== Problem to work on ==
Select, from the data, each line where "United" occurs.

◆ ◆ ◆ ◆

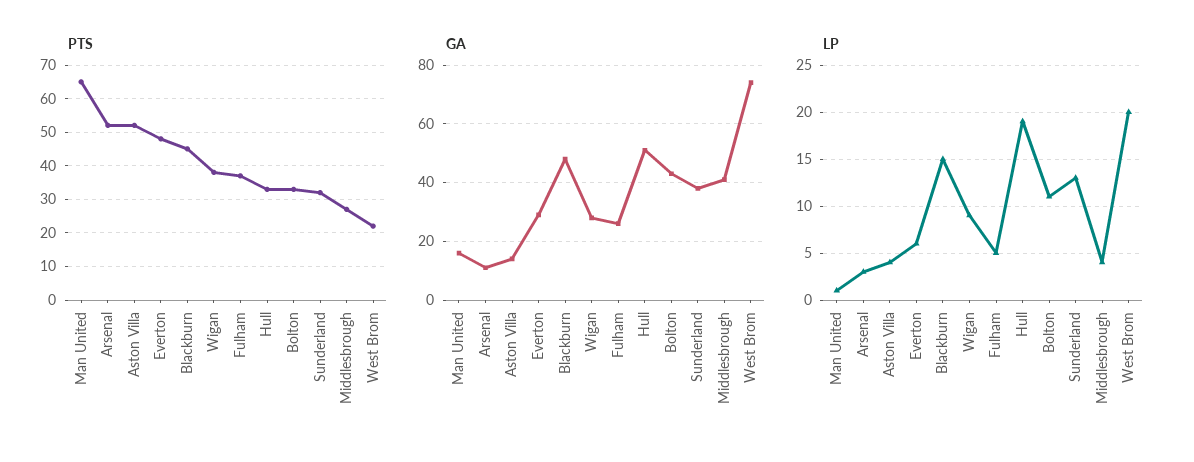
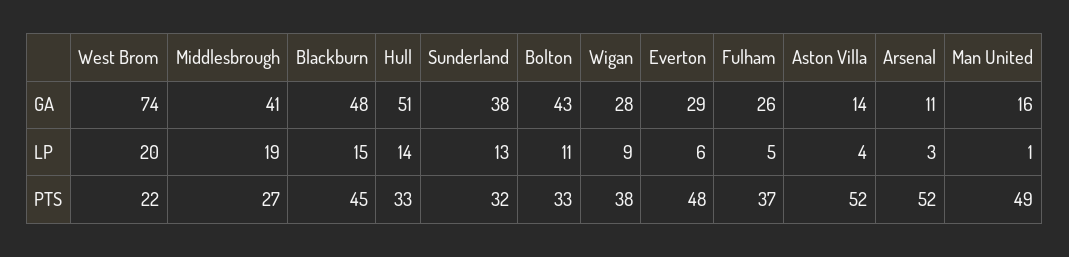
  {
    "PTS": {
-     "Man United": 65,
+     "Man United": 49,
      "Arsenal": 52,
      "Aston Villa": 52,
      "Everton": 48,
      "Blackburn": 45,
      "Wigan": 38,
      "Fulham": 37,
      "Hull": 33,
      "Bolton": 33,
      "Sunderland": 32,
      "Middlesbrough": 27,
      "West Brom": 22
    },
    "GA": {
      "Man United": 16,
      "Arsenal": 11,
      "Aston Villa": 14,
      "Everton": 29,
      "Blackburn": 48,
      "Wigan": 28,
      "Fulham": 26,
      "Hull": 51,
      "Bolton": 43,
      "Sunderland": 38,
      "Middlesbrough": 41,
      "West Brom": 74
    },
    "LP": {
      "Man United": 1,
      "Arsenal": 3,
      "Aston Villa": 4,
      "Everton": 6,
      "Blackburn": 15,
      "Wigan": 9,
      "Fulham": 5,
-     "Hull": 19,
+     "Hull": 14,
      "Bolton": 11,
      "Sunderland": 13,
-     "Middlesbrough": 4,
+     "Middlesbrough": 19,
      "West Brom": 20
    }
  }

◆ ◆ ◆ ◆

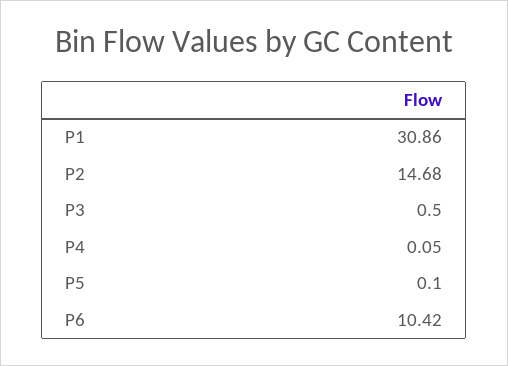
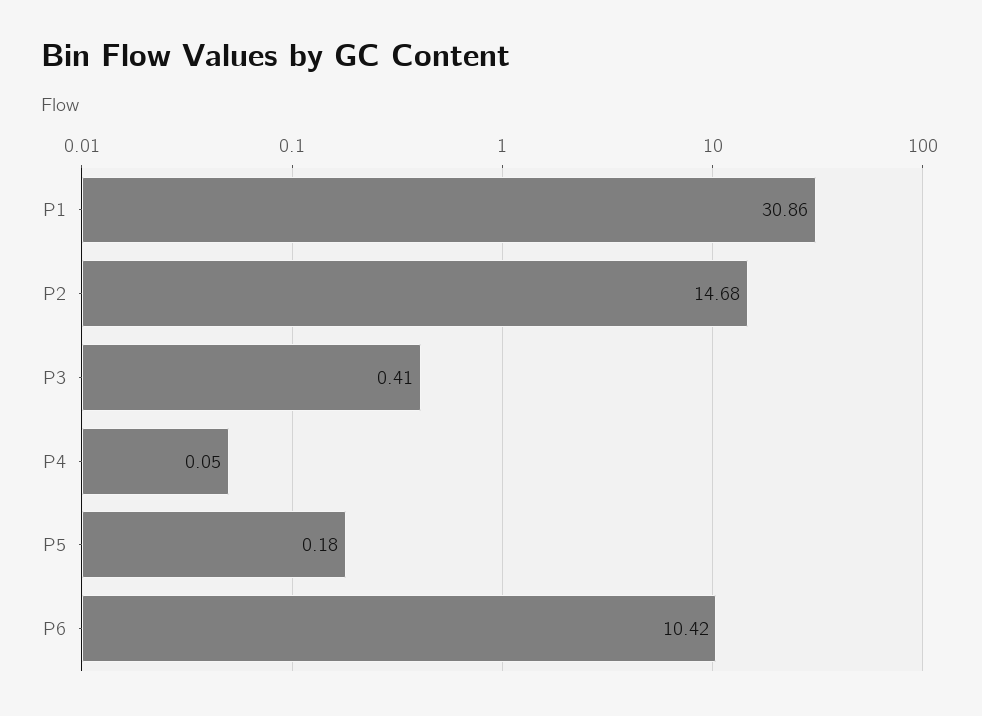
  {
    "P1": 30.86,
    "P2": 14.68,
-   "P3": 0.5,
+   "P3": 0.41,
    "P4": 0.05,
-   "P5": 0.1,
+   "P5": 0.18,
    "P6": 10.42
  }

◆ ◆ ◆ ◆

== Written solution ==
-     "Man United": 65,
+     "Man United": 49,
      "Man United": 16,
      "Man United": 1,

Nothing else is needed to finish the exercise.